Adapun yang menyangkut Kartu Tanda Penduduk Elektronik (e-KTP) dan akte kelahiran, menurut Mendagri Tjahjo Kumolo, ternyata akte kelahiran itu hanya 30% yang dipunyai dari 250 penduduk Indonesia. “Ini akan dipercepat dalam tempo 1 tahun ini karena gratis. Ini harus seluruh WNI punya e-KTP, termasuk kita akan meng-update dari 8 juta e-KTP ganda, ini karena ulah oknum di bawah,” tegas Tjahjo.

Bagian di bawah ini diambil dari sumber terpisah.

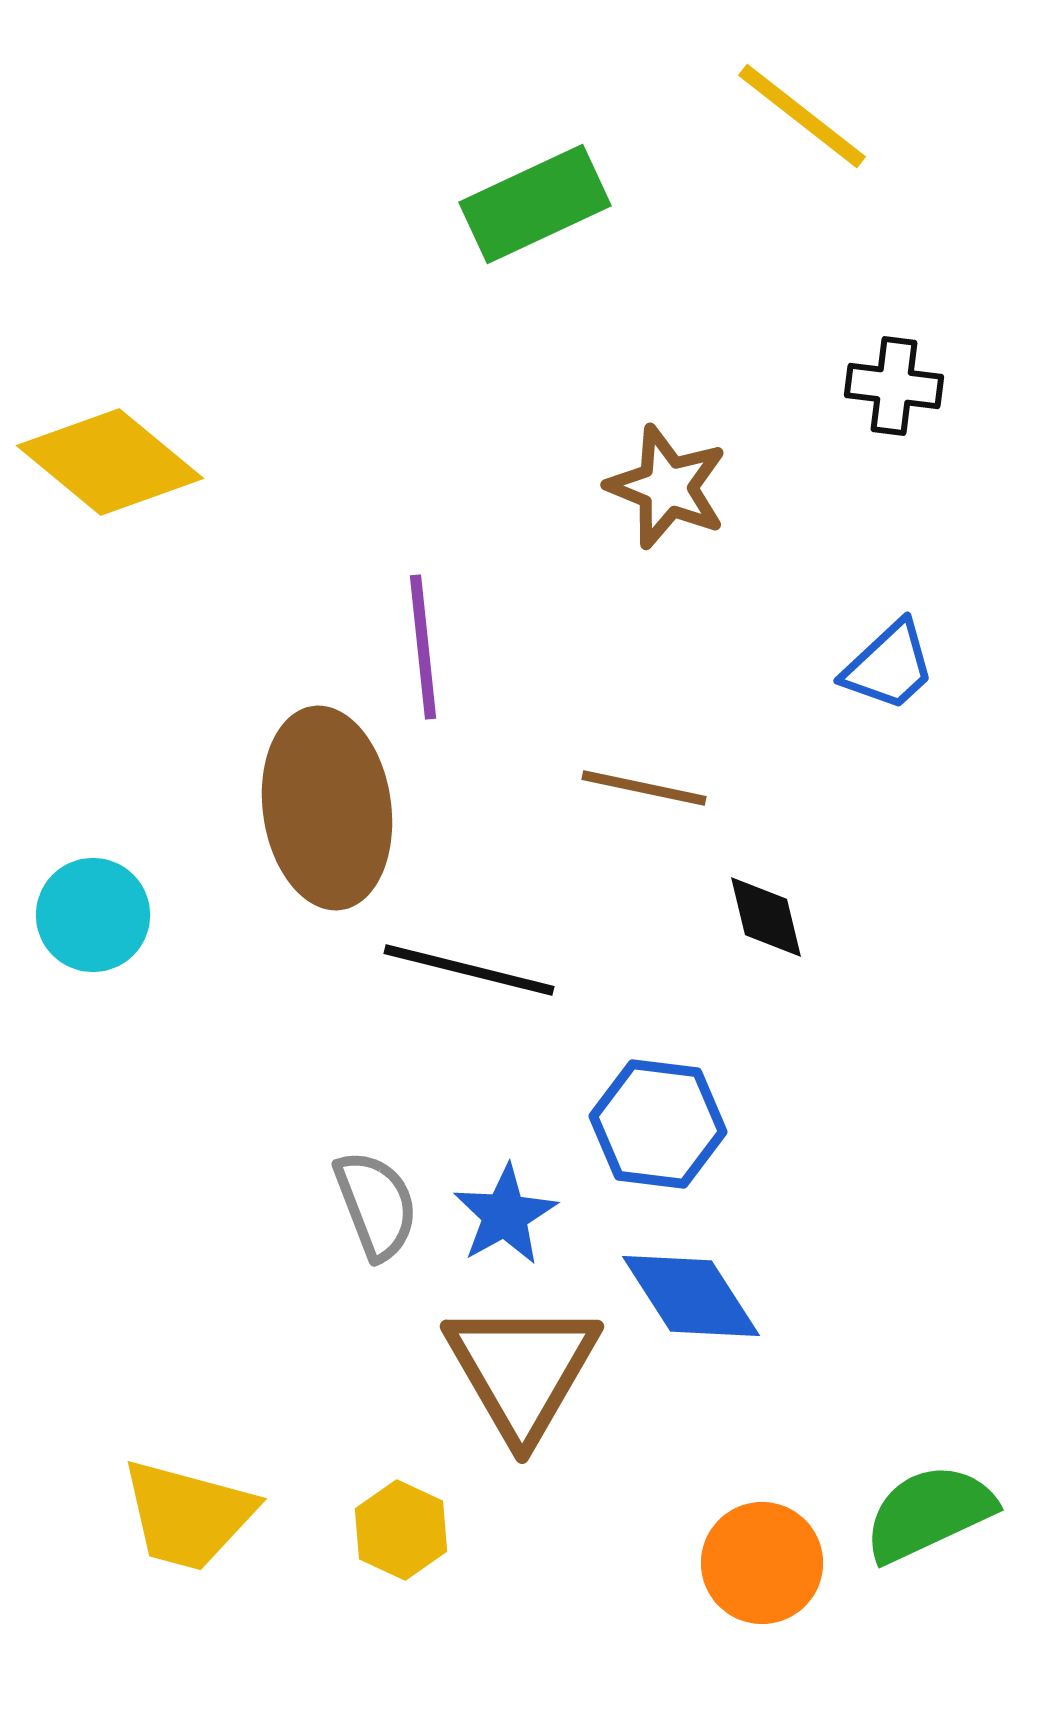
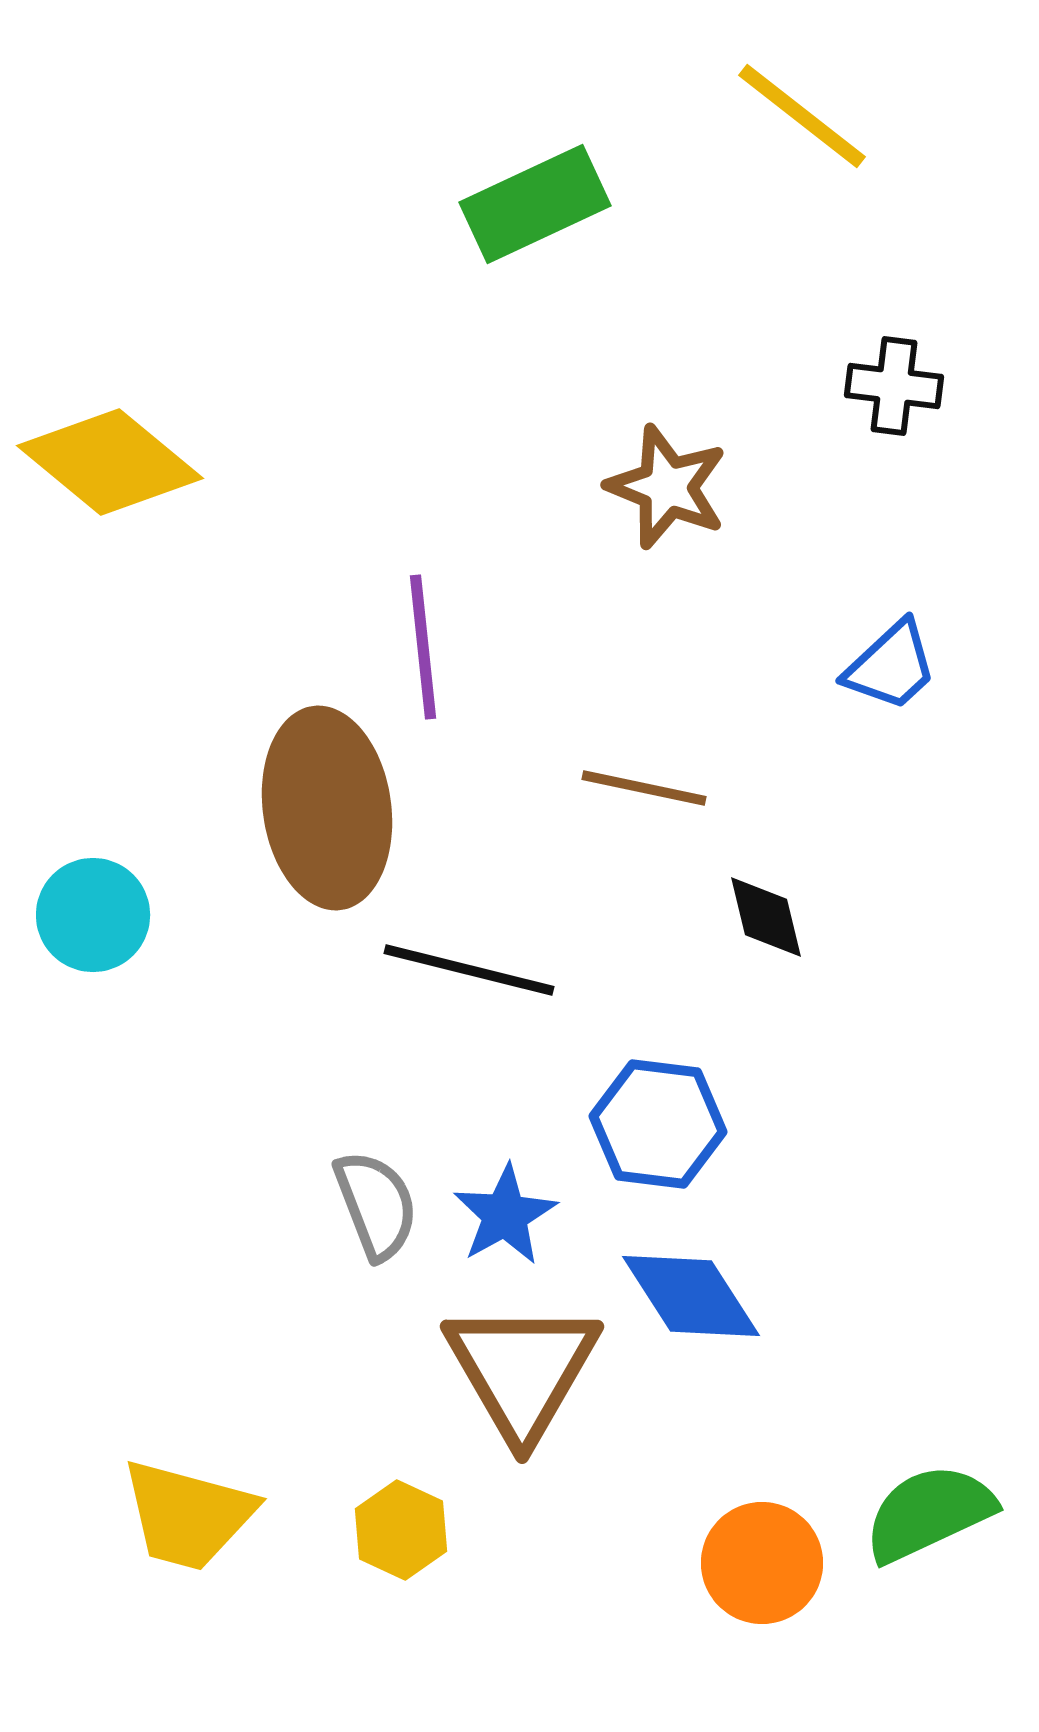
blue trapezoid: moved 2 px right
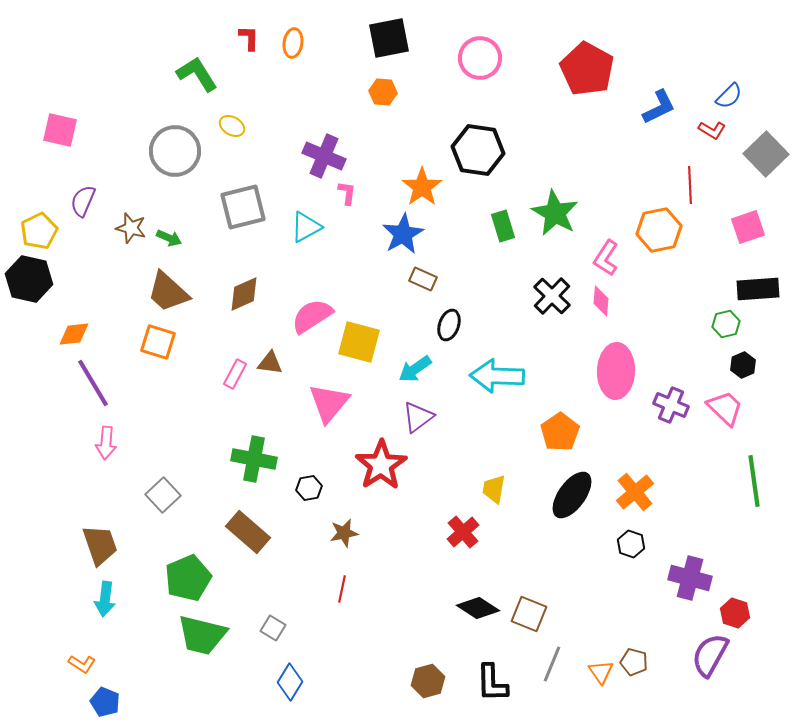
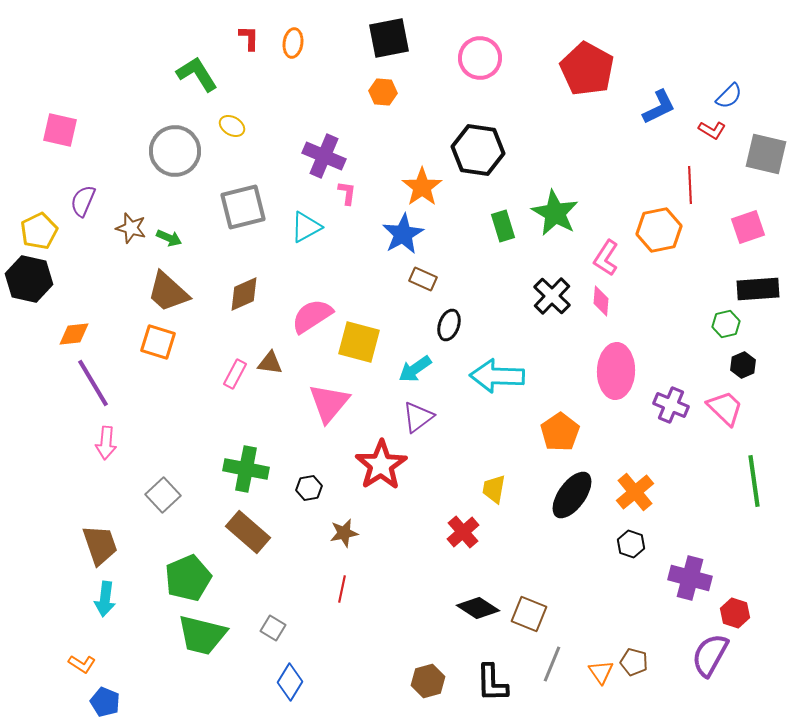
gray square at (766, 154): rotated 33 degrees counterclockwise
green cross at (254, 459): moved 8 px left, 10 px down
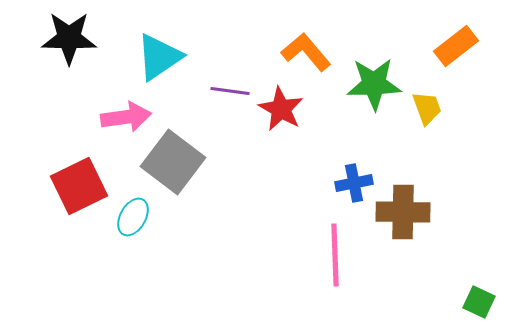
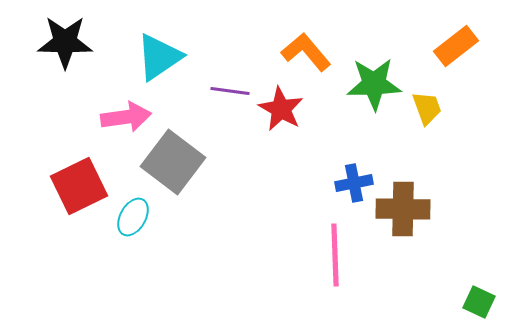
black star: moved 4 px left, 4 px down
brown cross: moved 3 px up
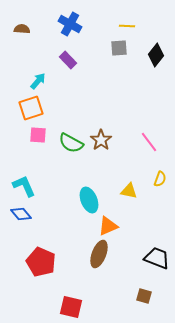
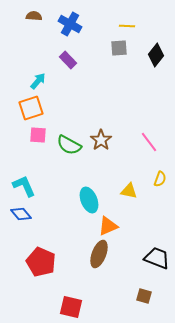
brown semicircle: moved 12 px right, 13 px up
green semicircle: moved 2 px left, 2 px down
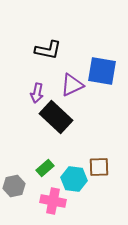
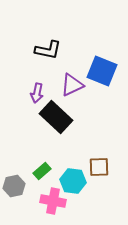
blue square: rotated 12 degrees clockwise
green rectangle: moved 3 px left, 3 px down
cyan hexagon: moved 1 px left, 2 px down
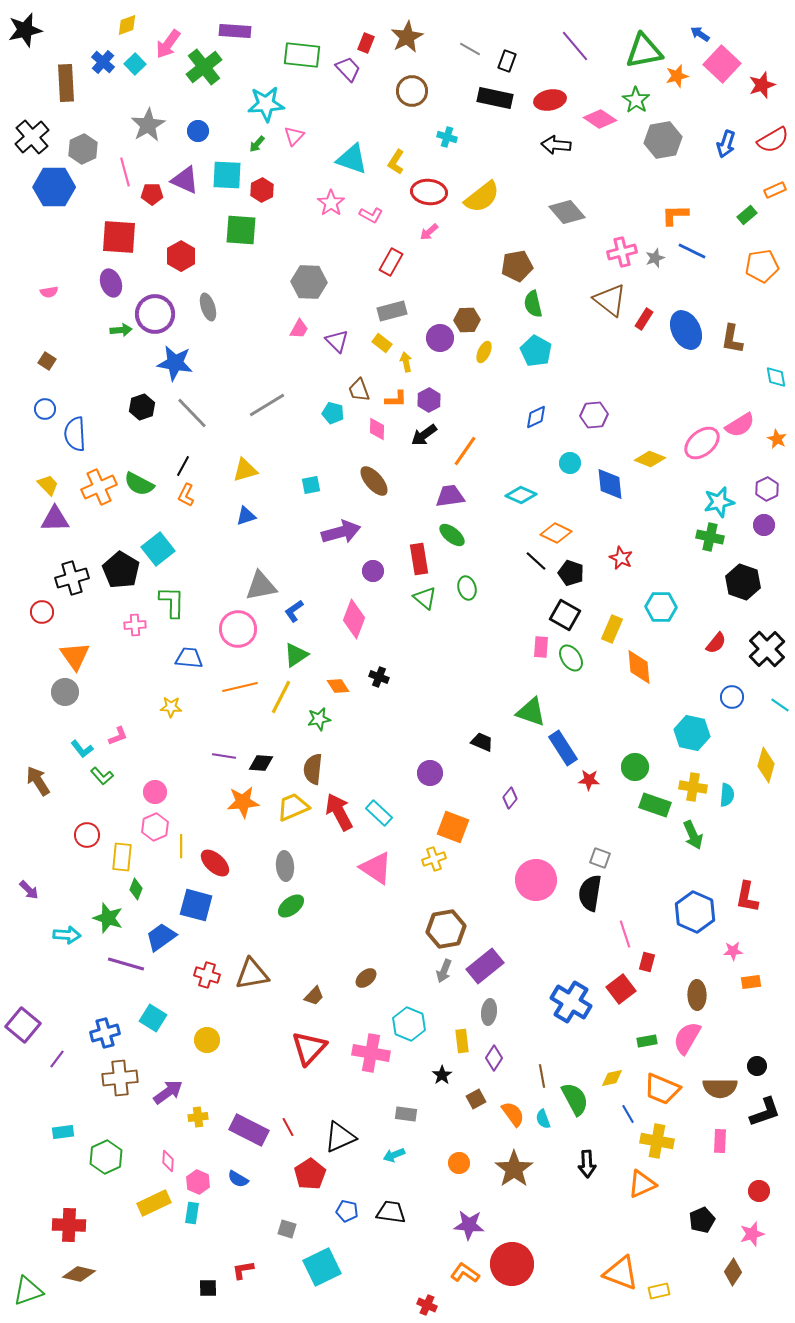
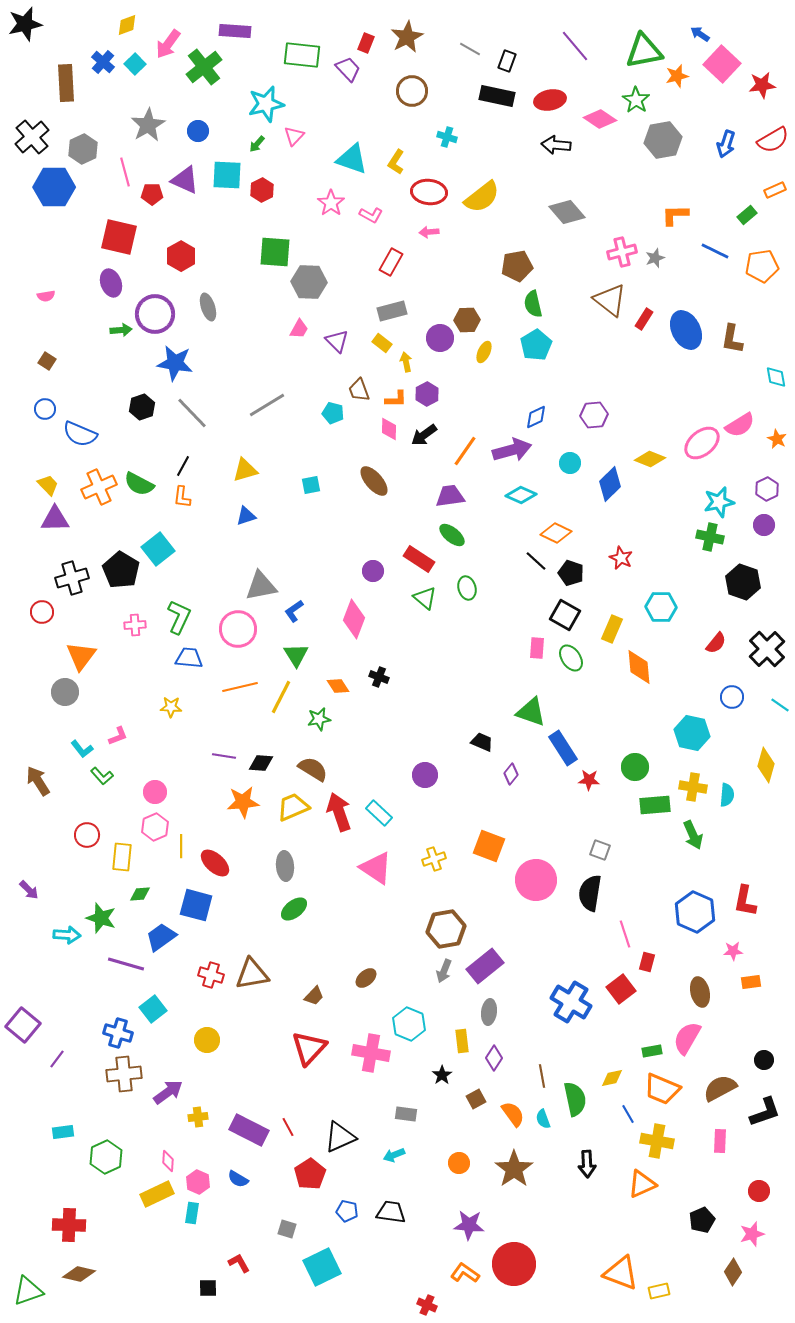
black star at (25, 30): moved 6 px up
red star at (762, 85): rotated 12 degrees clockwise
black rectangle at (495, 98): moved 2 px right, 2 px up
cyan star at (266, 104): rotated 9 degrees counterclockwise
green square at (241, 230): moved 34 px right, 22 px down
pink arrow at (429, 232): rotated 36 degrees clockwise
red square at (119, 237): rotated 9 degrees clockwise
blue line at (692, 251): moved 23 px right
pink semicircle at (49, 292): moved 3 px left, 4 px down
cyan pentagon at (536, 351): moved 6 px up; rotated 12 degrees clockwise
purple hexagon at (429, 400): moved 2 px left, 6 px up
pink diamond at (377, 429): moved 12 px right
blue semicircle at (75, 434): moved 5 px right; rotated 64 degrees counterclockwise
blue diamond at (610, 484): rotated 52 degrees clockwise
orange L-shape at (186, 495): moved 4 px left, 2 px down; rotated 20 degrees counterclockwise
purple arrow at (341, 532): moved 171 px right, 82 px up
red rectangle at (419, 559): rotated 48 degrees counterclockwise
green L-shape at (172, 602): moved 7 px right, 15 px down; rotated 24 degrees clockwise
pink rectangle at (541, 647): moved 4 px left, 1 px down
green triangle at (296, 655): rotated 28 degrees counterclockwise
orange triangle at (75, 656): moved 6 px right; rotated 12 degrees clockwise
brown semicircle at (313, 769): rotated 116 degrees clockwise
purple circle at (430, 773): moved 5 px left, 2 px down
purple diamond at (510, 798): moved 1 px right, 24 px up
green rectangle at (655, 805): rotated 24 degrees counterclockwise
red arrow at (339, 812): rotated 9 degrees clockwise
orange square at (453, 827): moved 36 px right, 19 px down
gray square at (600, 858): moved 8 px up
green diamond at (136, 889): moved 4 px right, 5 px down; rotated 65 degrees clockwise
red L-shape at (747, 897): moved 2 px left, 4 px down
green ellipse at (291, 906): moved 3 px right, 3 px down
green star at (108, 918): moved 7 px left
red cross at (207, 975): moved 4 px right
brown ellipse at (697, 995): moved 3 px right, 3 px up; rotated 12 degrees counterclockwise
cyan square at (153, 1018): moved 9 px up; rotated 20 degrees clockwise
blue cross at (105, 1033): moved 13 px right; rotated 32 degrees clockwise
green rectangle at (647, 1041): moved 5 px right, 10 px down
black circle at (757, 1066): moved 7 px right, 6 px up
brown cross at (120, 1078): moved 4 px right, 4 px up
brown semicircle at (720, 1088): rotated 152 degrees clockwise
green semicircle at (575, 1099): rotated 16 degrees clockwise
yellow rectangle at (154, 1203): moved 3 px right, 9 px up
red circle at (512, 1264): moved 2 px right
red L-shape at (243, 1270): moved 4 px left, 7 px up; rotated 70 degrees clockwise
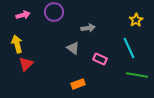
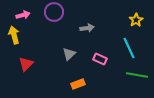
gray arrow: moved 1 px left
yellow arrow: moved 3 px left, 9 px up
gray triangle: moved 4 px left, 6 px down; rotated 40 degrees clockwise
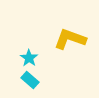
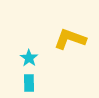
cyan rectangle: moved 1 px left, 3 px down; rotated 48 degrees clockwise
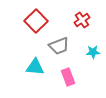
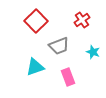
cyan star: rotated 24 degrees clockwise
cyan triangle: rotated 24 degrees counterclockwise
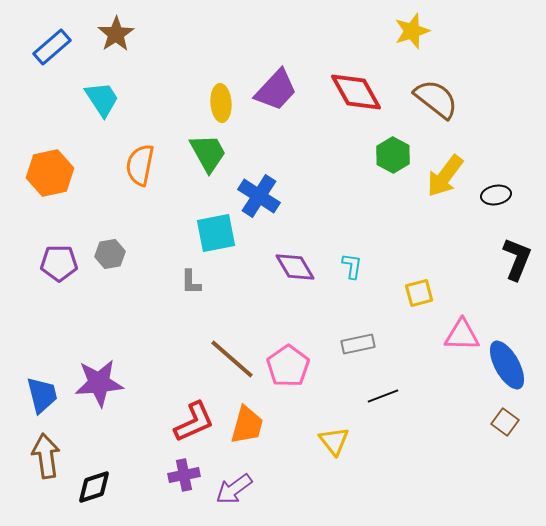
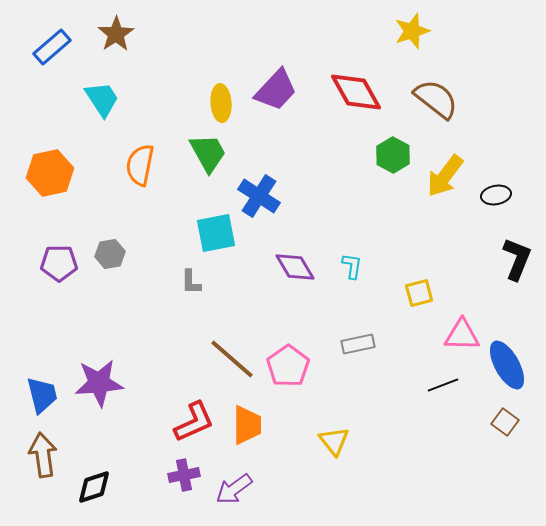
black line: moved 60 px right, 11 px up
orange trapezoid: rotated 15 degrees counterclockwise
brown arrow: moved 3 px left, 1 px up
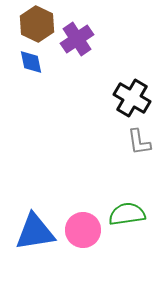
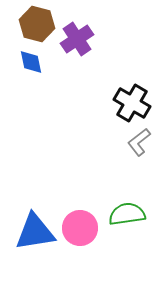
brown hexagon: rotated 12 degrees counterclockwise
black cross: moved 5 px down
gray L-shape: rotated 60 degrees clockwise
pink circle: moved 3 px left, 2 px up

Sedangkan yang menyangkut akte kelahiran, Mendagri berharap pada akhir kuartal kedua ini janji kepala daerah bisa mencapai diatas 50% sehingga target pada bulan November, Desember itu minimal biasa 80-90%
Sementara itu, Anggota Dewan Perwakilan Daerah (DPD) dari Propinsi Nusa Tenggara Timur (NTT) Adrianus Garu mengusulkan kepada pemerintah agar pola penyerapan anggaran harus diubah. Caranya, pada saat penyerahan Daftar Isian Pelaksanaan Anggaran (DIPA) , sudah harus sekaligus menyerahkan petunjuk pelaksana (juklak) maupun petunjuk teknis (juknis). Setelah penyerahan ketiga hal tersebut, langsung dilakukan asistensi. Sehingga, bulan Februari hingga Maret sudah mulai perencanaan, termasuk proses lelang. Dengan demikian bulan April sudah mulai proyek. “Jika pola bisa diubah seperti ini maka tidak akan terjadi lagi bahwa enam bulan pertama tidak ada penyerapan anggaran,” ujar Senator asal NTT itu di Jakarta, Rabu (2/9).